Kew Gardens and Graz University researchers develop non-invasive test for seed quality

03 Feb 2010 | News

Research lead

Scientists from the Millennium Seed Bank at Kew Gardens in London and Graz University, Austria, have developed a rapid, new method to diagnose seed quality non-invasively and in real time.

Using infrared temperature measurement, seed viability results can be completed in less than two hours. Until now time-consuming germination tests, taking up to three days, were used to assess seed quality. Conventional tests are also destructive, which is not ideal when assessing the seeds of rare and endangered plants.

Ilse Kranner, from the Seed Bank, and Gerald Kastberger of Graz University found that infrared cameras can be used to detect subtle changes in temperature when seeds take up water. These changes vary with viability.

The thermal profiles of hundreds of garden pea seeds were recorded. For each individual seed 22,000 images were analysed to construct a library of thermal fingerprints that allowed the scientists to distinguish between viable and dead seeds in less than two hours.

When a dry seed takes up water, the sugar within the seed dissolves, and this process cools the seed down. The temperature of a single pea seed falls rapidly by 2 to 3°C. Viable seeds maintain cool temperatures because they break down stored reserves into sugar.
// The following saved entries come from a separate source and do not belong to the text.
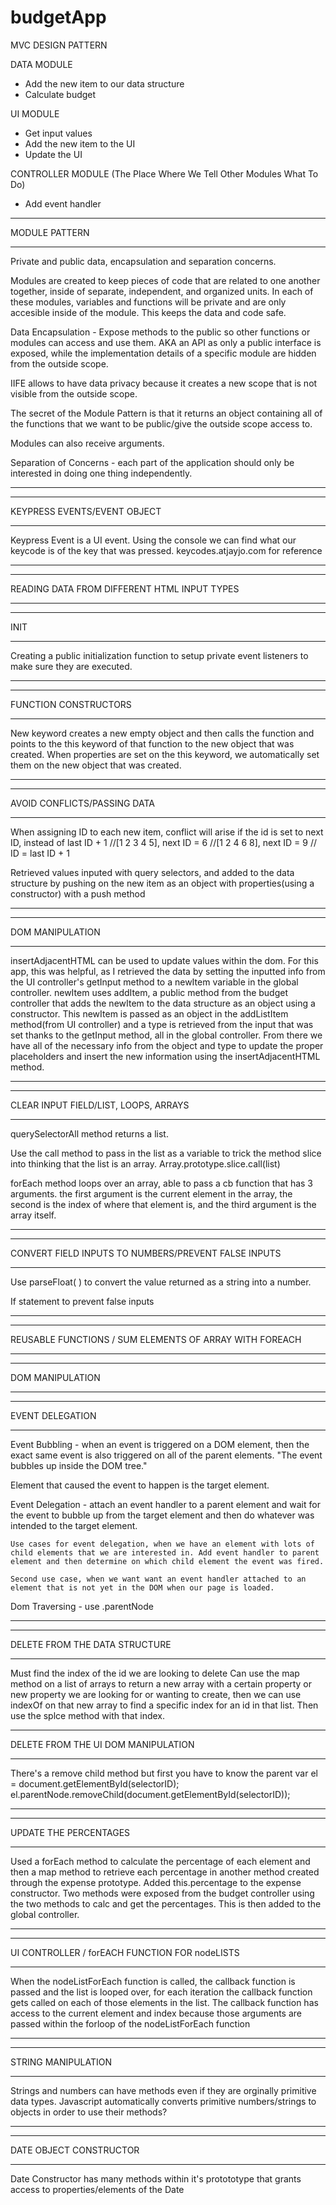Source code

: # budgetApp

MVC DESIGN PATTERN

DATA MODULE

- Add the new item to our data structure
- Calculate budget

UI MODULE

- Get input values
- Add the new item to the UI
- Update the UI

CONTROLLER MODULE (The Place Where We Tell Other Modules What To Do)

- Add event handler

---

MODULE PATTERN

---

Private and public data, encapsulation and separation concerns.

Modules are created to keep pieces of code that are related to one another together, inside of separate, independent, and organized units. In each of these modules, variables and functions will be private and are only accesible inside of the module. This keeps the data and code safe.

Data Encapsulation - Expose methods to the public so other functions or modules can access and use them. AKA an API as only a public interface is exposed, while the implementation details of a specific module are hidden from the outside scope.

IIFE allows to have data privacy because it creates a new scope that is not visible from the outside scope.

The secret of the Module Pattern is that it returns an object containing all
of the functions that we want to be public/give the outside scope access to.

Modules can also receive arguments.

Separation of Concerns - each part of the application should only be interested
in doing one thing independently.

---

---

KEYPRESS EVENTS/EVENT OBJECT

---

Keypress Event is a UI event.
Using the console we can find what our keycode is of the key that was pressed.
keycodes.atjayjo.com for reference

---

---

READING DATA FROM DIFFERENT HTML INPUT TYPES

---

---

INIT

---

Creating a public initialization function to setup private event listeners to make sure they are executed.

---

---

FUNCTION CONSTRUCTORS

---

New keyword creates a new empty object and then calls the function and points to the this keyword of that function to the new object that was created. When properties are set on the this keyword, we automatically set them on the new object that was created.

---

---

AVOID CONFLICTS/PASSING DATA

---

When assigning ID to each new item, conflict will arise if the id is set to next ID, instead of last ID + 1
//[1 2 3 4 5], next ID = 6
//[1 2 4 6 8], next ID = 9
// ID = last ID + 1

Retrieved values inputed with query selectors, and added to the data structure by pushing on the new item as an object with properties(using a constructor) with a push method

---

---

DOM MANIPULATION

---

insertAdjacentHTML can be used to update values within the dom. For this app, this was helpful, as I retrieved the data by setting the inputted info from the UI controller's getInput method to a newItem variable in the global controller. newItem uses addItem, a public method from the budget controller that adds the newItem to the data structure as an object using a constructor. This newItem is passed as an object in the addListItem method(from UI controller) and a type is retrieved from the input that was set thanks to the getInput method, all in the global controller. From there we have all of the necessary info from the object and type to update the proper placeholders and insert the new information using the insertAdjacentHTML method.

---

---

CLEAR INPUT FIELD/LIST, LOOPS, ARRAYS

---

querySelectorAll method returns a list.

Use the call method to pass in the list as a variable to trick the method slice into thinking that the list is an array.
Array.prototype.slice.call(list)

forEach method loops over an array, able to pass a cb function that has 3 arguments. the first argument is the current element in the array, the second is the index of where that element is, and the third argument is the array itself.

---

---

CONVERT FIELD INPUTS TO NUMBERS/PREVENT FALSE INPUTS

---

Use parseFloat( ) to convert the value returned as a string into a number.

If statement to prevent false inputs

---

---

REUSABLE FUNCTIONS / SUM ELEMENTS OF ARRAY WITH FOREACH

---

---

DOM MANIPULATION

---

---

EVENT DELEGATION

---

Event Bubbling - when an event is triggered on a DOM element, then the exact same event is also triggered on all of the parent elements. "The event bubbles up inside the DOM tree."

Element that caused the event to happen is the target element.

Event Delegation - attach an event handler to a parent element and wait for the event to bubble up from the target element and then do whatever was intended to the target element.

    Use cases for event delegation, when we have an element with lots of child elements that we are interested in. Add event handler to parent element and then determine on which child element the event was fired.

    Second use case, when we want want an event handler attached to an element that is not yet in the DOM when our page is loaded.

Dom Traversing - use .parentNode

---

---

DELETE FROM THE DATA STRUCTURE

---

Must find the index of the id we are looking to delete
Can use the map method on a list of arrays to return a new array with a certain property or new property we are looking for or wanting to create, then we can use indexOf on that new array to find a specific index for an id in that list.
Then use the splce method with that index.

---

DELETE FROM THE UI DOM MANIPULATION

---

There's a remove child method but first you have to know the parent
var el = document.getElementById(selectorID);
el.parentNode.removeChild(document.getElementById(selectorID));

---

---

UPDATE THE PERCENTAGES

---

Used a forEach method to calculate the percentage of each element and then a map method to retrieve each percentage in another method created through the expense prototype.
Added this.percentage to the expense constructor.
Two methods were exposed from the budget controller using the two methods to calc and get the percentages. This is then added to the global controller.

---

---

UI CONTROLLER / forEACH FUNCTION FOR nodeLISTS

---

When the nodeListForEach function is called, the callback function is passed and the list is looped over, for each iteration the callback function gets called on each of those elements in the list.
The callback function has access to the current element and index because those arguments are passed within the forloop of the nodeListForEach function

---

---

STRING MANIPULATION

---

Strings and numbers can have methods even if they are orginally primitive data types. Javascript automatically converts primitive numbers/strings to objects in order to use their methods?

---

---

DATE OBJECT CONSTRUCTOR

---

Date Constructor has many methods within it's protototype that grants access to properties/elements of the Date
In aged seeds, certain biophysical properties are affected that determine the speed of water uptake. Aged seeds also fail to break down their reserves, or can only break them down after a phase of repair, delaying the thermal profile.

To date such processes have been studied with destructive methods that involve grinding up seeds, whereas the new infrared-based method is a breakthrough in the non-invasive diagnosis of seed quality. It means viable seeds can be separated, re-dried and stored again.

Importantly, the opportunity to select live and dead seeds prior to germination is a useful tool to improve studies into the fundamental principles of ageing and cell death, which are similar in plants, animals and humans. This research can potentially be applied in areas such as cancer research.

Wheat and rape seeds were also studied by the British-Austrian team to provide a proof of concept for agricultural seeds.

The seeds of 10 per cent of the world's wild plant flora are safeguarded at Kew’s Millennium Seed Bank, with the aim of conserving a maximum of plant diversity for future generations.